May 25, '12 by not.done.yet Guide
L&D has one of the lowest turnover rates of any specialty. As such, available openings to a new graduate nurse are few and far between and highly contended for.
The times that internships post usually are twice a year with start dates in January and June. This means they post in March/April and October/November respectively and in the DFW area most are filled prior to graduation happening. I have seen where an internship opening posts for only a few hours due to the massive number of applications recieved. The only places I have seen post L&D internships in the last year are Baylor (BSN only), Parkland and THR in the HEB area. These followed the traditional January/June start dates. Obviously the start dates for June are already filled.
Commonly these high demand placements are filled by applicants who already worked in the hospital through school or by someone who has a connection on the inside. Getting attention as an online unknown applicant is nigh to impossible. There are only a few things that will make your resume stand out:
1. Working as a tech in women's health through school.
2. Leadership positions, such as class officer or officer of a nursing related club, such as the Student Nurse Association, either at local, state or national level.

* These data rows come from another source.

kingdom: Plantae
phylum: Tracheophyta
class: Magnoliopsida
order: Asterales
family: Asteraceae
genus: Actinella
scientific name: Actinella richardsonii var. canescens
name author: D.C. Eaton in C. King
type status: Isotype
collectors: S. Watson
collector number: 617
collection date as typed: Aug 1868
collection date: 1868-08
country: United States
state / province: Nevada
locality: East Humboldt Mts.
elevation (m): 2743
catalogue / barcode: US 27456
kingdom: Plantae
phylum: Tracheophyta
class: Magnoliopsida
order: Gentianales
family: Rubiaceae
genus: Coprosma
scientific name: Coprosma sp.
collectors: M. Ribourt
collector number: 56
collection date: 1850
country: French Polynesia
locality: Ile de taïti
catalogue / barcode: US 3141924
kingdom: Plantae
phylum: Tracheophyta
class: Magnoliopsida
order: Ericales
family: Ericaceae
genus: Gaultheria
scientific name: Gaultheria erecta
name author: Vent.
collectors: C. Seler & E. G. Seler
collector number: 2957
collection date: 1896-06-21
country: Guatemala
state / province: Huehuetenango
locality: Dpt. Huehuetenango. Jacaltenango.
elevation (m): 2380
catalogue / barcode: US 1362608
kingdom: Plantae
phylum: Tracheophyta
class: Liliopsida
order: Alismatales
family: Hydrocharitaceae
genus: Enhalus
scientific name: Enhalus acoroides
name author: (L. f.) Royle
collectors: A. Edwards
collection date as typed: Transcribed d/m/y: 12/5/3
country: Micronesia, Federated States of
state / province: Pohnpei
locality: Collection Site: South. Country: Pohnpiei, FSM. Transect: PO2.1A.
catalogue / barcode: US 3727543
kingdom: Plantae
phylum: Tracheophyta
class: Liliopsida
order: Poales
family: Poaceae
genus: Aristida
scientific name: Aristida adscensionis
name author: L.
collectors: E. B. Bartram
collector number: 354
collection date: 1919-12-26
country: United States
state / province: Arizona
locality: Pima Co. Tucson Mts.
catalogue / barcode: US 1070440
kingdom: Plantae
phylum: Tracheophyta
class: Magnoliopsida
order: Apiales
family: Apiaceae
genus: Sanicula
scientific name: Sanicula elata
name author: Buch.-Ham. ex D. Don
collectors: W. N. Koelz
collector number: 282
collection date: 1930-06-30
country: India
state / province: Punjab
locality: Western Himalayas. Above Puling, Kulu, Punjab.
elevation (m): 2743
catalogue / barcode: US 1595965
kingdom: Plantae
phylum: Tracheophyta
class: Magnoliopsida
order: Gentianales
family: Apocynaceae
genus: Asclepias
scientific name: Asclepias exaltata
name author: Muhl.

3. GPA. For a few places this matters. UTSW would not consider applicants with less than a 3.0. For most places, however, it doesn't matter at all or is pushed aside when someone has an inside connection. The power of a personal recommendation by someone who matters to the person doing the hiring (meaning coming from someone they know and whose judgement they trust) cannot be overstated. Employers want someone who is a good fit to the team and who is likely to stay and not waste their resources. Thus even someone with a poorer GPA will be chosen over a star studded student if the poorer GPA person has been tagged as a "good investment" by someone in the know. You'll hear a lot of "unfair!" outcry over this practice, but when looked at logically it makes sense. You can't grade someone's ability to get along with others.
Do not waste your time applying only to L&D positions. Apply everywhere. You will have a far easier time getting into your specialty of choice if you have a year of acute care experience under your belt. The longer you remain unemployed the less employable you become. You have picked a specialty in which literally hundreds are also wanting to go into. In this economy few actually get to. I wish you the best of luck.